[Recorded data]
........
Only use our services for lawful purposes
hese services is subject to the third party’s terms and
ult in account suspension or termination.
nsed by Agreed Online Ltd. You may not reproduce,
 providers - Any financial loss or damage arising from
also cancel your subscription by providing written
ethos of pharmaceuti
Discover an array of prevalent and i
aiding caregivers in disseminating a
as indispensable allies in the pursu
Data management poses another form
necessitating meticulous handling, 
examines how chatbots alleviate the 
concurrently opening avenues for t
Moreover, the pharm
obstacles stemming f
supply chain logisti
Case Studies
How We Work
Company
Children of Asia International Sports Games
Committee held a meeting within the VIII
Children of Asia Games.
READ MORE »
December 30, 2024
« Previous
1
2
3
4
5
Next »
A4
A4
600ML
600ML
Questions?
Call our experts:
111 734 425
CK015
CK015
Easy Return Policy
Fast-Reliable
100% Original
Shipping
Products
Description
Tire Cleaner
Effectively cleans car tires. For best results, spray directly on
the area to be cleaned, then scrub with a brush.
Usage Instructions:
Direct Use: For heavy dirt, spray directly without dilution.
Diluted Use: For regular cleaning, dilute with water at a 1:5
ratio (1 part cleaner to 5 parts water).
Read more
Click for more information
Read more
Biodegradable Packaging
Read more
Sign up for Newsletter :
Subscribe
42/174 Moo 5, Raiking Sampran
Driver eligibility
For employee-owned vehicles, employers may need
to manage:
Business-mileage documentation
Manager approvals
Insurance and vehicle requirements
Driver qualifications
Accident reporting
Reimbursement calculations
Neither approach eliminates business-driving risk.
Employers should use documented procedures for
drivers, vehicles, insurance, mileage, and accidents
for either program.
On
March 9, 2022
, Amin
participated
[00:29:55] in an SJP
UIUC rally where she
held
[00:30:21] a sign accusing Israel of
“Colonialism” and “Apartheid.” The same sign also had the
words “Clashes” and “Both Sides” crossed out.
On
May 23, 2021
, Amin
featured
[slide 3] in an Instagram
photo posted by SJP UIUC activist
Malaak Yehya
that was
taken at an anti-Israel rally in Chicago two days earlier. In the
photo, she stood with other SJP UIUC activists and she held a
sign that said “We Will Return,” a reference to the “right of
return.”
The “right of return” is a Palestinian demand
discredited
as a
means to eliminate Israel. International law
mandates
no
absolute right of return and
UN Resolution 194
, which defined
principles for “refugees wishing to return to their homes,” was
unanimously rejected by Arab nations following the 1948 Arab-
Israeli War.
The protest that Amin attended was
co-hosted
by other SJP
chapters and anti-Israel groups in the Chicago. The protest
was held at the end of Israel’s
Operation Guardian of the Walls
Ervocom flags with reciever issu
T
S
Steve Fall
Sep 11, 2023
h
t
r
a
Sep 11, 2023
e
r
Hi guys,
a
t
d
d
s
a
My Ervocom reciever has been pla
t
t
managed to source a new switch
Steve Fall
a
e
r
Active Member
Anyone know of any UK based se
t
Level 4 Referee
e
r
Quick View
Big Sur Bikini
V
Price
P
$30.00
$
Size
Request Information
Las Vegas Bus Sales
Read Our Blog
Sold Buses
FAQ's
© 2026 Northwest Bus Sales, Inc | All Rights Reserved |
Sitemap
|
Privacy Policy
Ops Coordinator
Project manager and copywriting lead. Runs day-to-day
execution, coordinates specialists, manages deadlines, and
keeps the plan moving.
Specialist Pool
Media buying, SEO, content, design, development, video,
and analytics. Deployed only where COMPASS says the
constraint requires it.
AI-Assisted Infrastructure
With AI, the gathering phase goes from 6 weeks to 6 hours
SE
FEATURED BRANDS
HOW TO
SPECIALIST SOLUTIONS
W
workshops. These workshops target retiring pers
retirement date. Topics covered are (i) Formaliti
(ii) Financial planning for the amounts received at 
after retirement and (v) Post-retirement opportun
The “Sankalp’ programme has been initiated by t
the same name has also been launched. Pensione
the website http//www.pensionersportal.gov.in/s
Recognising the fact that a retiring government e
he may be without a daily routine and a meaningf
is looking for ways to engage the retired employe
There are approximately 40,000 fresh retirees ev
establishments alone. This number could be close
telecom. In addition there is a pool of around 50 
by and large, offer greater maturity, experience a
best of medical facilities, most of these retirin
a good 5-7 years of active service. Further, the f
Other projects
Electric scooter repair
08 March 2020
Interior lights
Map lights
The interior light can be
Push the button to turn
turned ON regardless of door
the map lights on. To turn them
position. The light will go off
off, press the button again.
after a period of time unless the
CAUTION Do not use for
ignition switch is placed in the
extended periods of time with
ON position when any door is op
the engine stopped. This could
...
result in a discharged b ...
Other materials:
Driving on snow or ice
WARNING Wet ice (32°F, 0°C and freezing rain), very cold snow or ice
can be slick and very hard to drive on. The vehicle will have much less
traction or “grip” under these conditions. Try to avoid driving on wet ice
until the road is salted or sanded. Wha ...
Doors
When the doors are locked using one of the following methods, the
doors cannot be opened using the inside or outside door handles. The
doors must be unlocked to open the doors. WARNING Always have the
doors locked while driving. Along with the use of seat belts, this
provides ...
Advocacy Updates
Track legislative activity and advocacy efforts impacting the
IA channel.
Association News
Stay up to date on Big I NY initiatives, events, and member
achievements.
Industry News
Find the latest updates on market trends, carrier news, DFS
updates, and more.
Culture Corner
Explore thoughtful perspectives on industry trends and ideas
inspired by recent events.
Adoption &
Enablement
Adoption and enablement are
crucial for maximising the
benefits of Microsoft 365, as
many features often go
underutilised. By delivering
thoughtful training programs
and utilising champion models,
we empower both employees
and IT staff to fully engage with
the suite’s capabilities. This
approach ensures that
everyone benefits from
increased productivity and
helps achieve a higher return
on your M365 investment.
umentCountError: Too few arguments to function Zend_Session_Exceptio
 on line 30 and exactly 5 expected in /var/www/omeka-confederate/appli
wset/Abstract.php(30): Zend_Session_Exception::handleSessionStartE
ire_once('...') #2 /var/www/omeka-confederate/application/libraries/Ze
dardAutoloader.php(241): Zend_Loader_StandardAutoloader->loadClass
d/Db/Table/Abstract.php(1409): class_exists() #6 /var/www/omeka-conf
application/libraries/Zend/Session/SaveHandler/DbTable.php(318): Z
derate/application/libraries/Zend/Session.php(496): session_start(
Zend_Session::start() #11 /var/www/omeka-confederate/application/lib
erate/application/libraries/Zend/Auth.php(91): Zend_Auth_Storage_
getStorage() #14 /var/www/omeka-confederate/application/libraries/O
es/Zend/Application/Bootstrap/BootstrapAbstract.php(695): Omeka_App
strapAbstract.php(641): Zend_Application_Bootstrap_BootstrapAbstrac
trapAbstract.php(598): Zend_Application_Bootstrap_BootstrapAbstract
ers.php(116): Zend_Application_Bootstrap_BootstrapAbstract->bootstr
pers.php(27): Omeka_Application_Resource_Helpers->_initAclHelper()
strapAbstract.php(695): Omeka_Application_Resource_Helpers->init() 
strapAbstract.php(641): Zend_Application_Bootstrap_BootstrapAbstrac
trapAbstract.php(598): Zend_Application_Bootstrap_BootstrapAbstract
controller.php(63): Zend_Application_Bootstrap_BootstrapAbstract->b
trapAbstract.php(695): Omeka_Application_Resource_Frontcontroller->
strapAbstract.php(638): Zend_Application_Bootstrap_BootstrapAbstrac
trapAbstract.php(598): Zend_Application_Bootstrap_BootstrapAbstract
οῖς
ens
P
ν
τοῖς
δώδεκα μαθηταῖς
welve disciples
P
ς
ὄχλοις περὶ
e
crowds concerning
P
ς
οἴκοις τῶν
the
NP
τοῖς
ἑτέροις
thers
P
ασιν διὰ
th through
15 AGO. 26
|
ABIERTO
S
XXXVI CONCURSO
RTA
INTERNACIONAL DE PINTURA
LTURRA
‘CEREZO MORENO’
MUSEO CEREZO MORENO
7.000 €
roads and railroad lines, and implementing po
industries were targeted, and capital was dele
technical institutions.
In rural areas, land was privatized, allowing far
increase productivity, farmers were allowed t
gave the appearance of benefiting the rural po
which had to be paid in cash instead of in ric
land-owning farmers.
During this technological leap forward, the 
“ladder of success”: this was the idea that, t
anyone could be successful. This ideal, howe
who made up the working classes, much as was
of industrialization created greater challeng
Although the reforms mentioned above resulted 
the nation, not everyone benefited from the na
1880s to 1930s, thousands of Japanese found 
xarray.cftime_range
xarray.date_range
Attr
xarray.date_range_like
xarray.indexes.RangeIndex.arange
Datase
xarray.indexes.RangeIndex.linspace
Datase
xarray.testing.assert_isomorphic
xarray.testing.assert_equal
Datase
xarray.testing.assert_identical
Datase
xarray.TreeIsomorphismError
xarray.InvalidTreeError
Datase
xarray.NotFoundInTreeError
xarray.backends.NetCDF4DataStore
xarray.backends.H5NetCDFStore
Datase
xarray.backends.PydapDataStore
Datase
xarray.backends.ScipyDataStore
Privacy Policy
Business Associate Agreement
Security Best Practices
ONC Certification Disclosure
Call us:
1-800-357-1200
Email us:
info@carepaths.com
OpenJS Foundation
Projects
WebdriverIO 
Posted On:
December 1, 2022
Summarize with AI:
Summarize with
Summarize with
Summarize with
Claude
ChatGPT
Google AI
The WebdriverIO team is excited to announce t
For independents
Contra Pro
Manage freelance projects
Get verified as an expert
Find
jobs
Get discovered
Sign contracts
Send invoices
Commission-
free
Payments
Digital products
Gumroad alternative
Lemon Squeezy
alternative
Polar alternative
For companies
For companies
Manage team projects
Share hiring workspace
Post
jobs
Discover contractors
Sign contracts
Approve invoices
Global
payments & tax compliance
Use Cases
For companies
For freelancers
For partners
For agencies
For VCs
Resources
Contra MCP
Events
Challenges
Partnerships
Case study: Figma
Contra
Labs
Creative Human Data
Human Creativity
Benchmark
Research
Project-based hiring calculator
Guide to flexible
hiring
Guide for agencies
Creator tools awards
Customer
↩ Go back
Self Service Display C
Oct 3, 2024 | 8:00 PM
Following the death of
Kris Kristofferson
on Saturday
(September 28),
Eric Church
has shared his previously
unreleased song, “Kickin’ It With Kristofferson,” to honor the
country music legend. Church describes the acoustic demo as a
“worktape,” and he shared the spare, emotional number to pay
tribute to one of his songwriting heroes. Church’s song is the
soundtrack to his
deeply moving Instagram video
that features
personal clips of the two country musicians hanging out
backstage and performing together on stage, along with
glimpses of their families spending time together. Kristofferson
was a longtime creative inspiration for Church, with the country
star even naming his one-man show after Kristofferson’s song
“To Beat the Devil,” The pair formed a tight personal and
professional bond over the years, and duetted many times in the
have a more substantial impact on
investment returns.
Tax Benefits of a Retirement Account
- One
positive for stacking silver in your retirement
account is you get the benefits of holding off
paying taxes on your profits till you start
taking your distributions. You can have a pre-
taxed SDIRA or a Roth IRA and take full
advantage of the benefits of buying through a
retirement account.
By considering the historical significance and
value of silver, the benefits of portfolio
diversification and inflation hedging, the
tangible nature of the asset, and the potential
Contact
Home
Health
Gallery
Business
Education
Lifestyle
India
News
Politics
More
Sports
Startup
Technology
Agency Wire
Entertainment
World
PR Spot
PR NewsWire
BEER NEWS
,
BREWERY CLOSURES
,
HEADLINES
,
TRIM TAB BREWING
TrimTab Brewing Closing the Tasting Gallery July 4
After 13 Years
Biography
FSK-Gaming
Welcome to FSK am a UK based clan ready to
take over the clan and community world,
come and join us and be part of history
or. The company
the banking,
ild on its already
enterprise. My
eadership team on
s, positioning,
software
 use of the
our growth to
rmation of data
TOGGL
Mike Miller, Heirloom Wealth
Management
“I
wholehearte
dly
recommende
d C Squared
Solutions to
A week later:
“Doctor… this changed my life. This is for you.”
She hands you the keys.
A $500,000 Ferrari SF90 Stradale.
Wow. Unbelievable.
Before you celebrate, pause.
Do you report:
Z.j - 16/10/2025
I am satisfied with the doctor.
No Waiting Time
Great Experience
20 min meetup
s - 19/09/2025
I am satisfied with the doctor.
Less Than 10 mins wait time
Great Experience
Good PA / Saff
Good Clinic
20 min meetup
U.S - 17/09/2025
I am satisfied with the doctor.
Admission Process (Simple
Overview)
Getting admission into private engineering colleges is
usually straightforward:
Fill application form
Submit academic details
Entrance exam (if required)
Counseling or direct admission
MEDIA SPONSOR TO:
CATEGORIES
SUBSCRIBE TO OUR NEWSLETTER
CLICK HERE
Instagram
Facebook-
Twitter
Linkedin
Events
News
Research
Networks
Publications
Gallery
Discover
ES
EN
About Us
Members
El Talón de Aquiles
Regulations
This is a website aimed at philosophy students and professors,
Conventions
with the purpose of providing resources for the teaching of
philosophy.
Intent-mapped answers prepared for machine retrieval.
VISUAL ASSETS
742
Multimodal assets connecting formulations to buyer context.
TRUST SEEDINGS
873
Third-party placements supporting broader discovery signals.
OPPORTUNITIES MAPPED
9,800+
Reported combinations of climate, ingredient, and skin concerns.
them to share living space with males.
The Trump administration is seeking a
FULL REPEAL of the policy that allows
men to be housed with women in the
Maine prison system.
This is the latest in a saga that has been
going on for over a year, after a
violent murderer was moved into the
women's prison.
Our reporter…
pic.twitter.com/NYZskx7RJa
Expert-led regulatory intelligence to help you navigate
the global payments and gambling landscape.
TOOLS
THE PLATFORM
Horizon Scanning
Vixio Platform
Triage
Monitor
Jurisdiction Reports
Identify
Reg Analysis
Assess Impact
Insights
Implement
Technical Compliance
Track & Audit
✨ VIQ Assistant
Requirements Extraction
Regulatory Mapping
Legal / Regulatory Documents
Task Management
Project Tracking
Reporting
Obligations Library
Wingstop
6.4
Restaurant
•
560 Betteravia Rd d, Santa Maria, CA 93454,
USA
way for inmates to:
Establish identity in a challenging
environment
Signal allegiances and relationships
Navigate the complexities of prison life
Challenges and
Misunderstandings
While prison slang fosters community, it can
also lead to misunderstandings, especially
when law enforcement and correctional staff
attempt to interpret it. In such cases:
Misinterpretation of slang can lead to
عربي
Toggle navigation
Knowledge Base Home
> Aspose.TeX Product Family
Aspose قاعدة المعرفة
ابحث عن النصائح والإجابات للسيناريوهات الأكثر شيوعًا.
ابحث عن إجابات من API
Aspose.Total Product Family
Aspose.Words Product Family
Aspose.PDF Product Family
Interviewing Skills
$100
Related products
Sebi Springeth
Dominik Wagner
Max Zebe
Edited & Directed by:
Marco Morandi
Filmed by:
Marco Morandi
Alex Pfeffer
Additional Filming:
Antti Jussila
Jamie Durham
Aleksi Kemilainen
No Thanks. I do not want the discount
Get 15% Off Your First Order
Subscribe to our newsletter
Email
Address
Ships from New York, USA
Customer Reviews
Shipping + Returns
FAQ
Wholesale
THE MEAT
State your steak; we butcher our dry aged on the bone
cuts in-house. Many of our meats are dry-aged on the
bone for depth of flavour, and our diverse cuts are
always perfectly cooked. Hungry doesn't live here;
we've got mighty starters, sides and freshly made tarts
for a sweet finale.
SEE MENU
........
→ **Required action**
Going back to the entries above, set down exactly the lines that begin at the one with "Reg Analysis" and end at the one with "also lead to misunderstandings, especially", both included, and nothing else.

→ **Exercise result**
Reg Analysis
Assess Impact
Insights
Implement
Technical Compliance
Track & Audit
✨ VIQ Assistant
Requirements Extraction
Regulatory Mapping
Legal / Regulatory Documents
Task Management
Project Tracking
Reporting
Obligations Library
Wingstop
6.4
Restaurant
•
560 Betteravia Rd d, Santa Maria, CA 93454,
USA
way for inmates to:
Establish identity in a challenging
environment
Signal allegiances and relationships
Navigate the complexities of prison life
Challenges and
Misunderstandings
While prison slang fosters community, it can
also lead to misunderstandings, especially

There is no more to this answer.